持っている団子は1串4個ですから、4文銭のできた明和5年(1768)以後の絵と考えられます。
 田舎祭礼 子の遊び
 落款なし 虎屋文庫所蔵
 飴と並んで庶民的な菓子に団子があります。団子は奈良時代に伝来した唐菓子の一つ団喜(だんき)に由来するものといわれて古くからあり、多くの種類や名称があります。
 江戸時代にも手軽なお菓子として人気があり、団子を売る店や行商人も多かったようです。
 
 江戸名物の団子で、文献に残っているものをあげますと次のようなものがあります。
 
店の所在地が名称の由来と考えられるものに、隅田川下流の永代(えいたい)橋際の店の“永代団子”日本橋室町浮世小路の店の“浮世団子”など。
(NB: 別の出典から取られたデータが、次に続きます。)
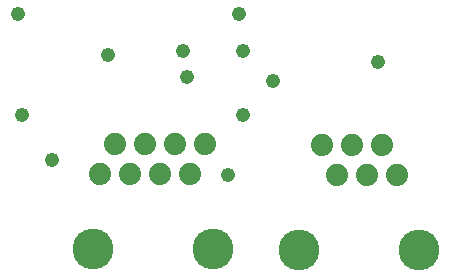
<source format=gbp>
G75*
%MOIN*%
%OFA0B0*%
%FSLAX24Y24*%
%IPPOS*%
%LPD*%
%AMOC8*
5,1,8,0,0,1.08239X$1,22.5*
%
%ADD10C,0.0740*%
%ADD11C,0.1360*%
%ADD12C,0.0476*%
D10*
X005231Y005745D03*
X006231Y005745D03*
X007231Y005745D03*
X008231Y005745D03*
X007731Y006745D03*
X006731Y006745D03*
X005731Y006745D03*
X008731Y006745D03*
X012606Y006711D03*
X013606Y006711D03*
X014606Y006711D03*
X014106Y005711D03*
X013106Y005711D03*
X015106Y005711D03*
D11*
X004981Y003245D03*
X008981Y003245D03*
X011856Y003211D03*
X015856Y003211D03*
D12*
X009481Y005711D03*
X009981Y007711D03*
X010981Y008836D03*
X009981Y009836D03*
X007981Y009836D03*
X008106Y008961D03*
X005481Y009711D03*
X002481Y011086D03*
X002606Y007711D03*
X003606Y006211D03*
X009856Y011086D03*
X014481Y009461D03*
M02*

</source>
麻布飯倉片町には、亀の見せ物で評判になり“お亀団子”と呼ばれた団子屋がありました。
 また、御蔵前瓦町の“丸屋大団子”や、浅草芳町の“喜八団子”は、団子が大きく安価なので人気があったそうです。
 
形から名付けられたのは“菖蒲(あやめ)団子”で、先を4つに裂いた竹の1筋ずつに、小さく平たい団子を4つずつさしたもので、あやめの花の形に似ており、砂糖蜜をつけて客に出したといいます。
 “景勝(かげかつ)団子”は、団子の形が上杉景勝の生家の長尾家の鉾先に似ていたところからの名といわれ、享保(1716−36)から明治ごろまで江戸市中を搗きながら売り歩いたそうです。
 団子は串にさして売るのが普通で、宝暦(1751−64)のころまで1本に5個さして5文でしたが、明和5年(1768)に4文銭ができてから1本4個になり、4文で売られるようになりました。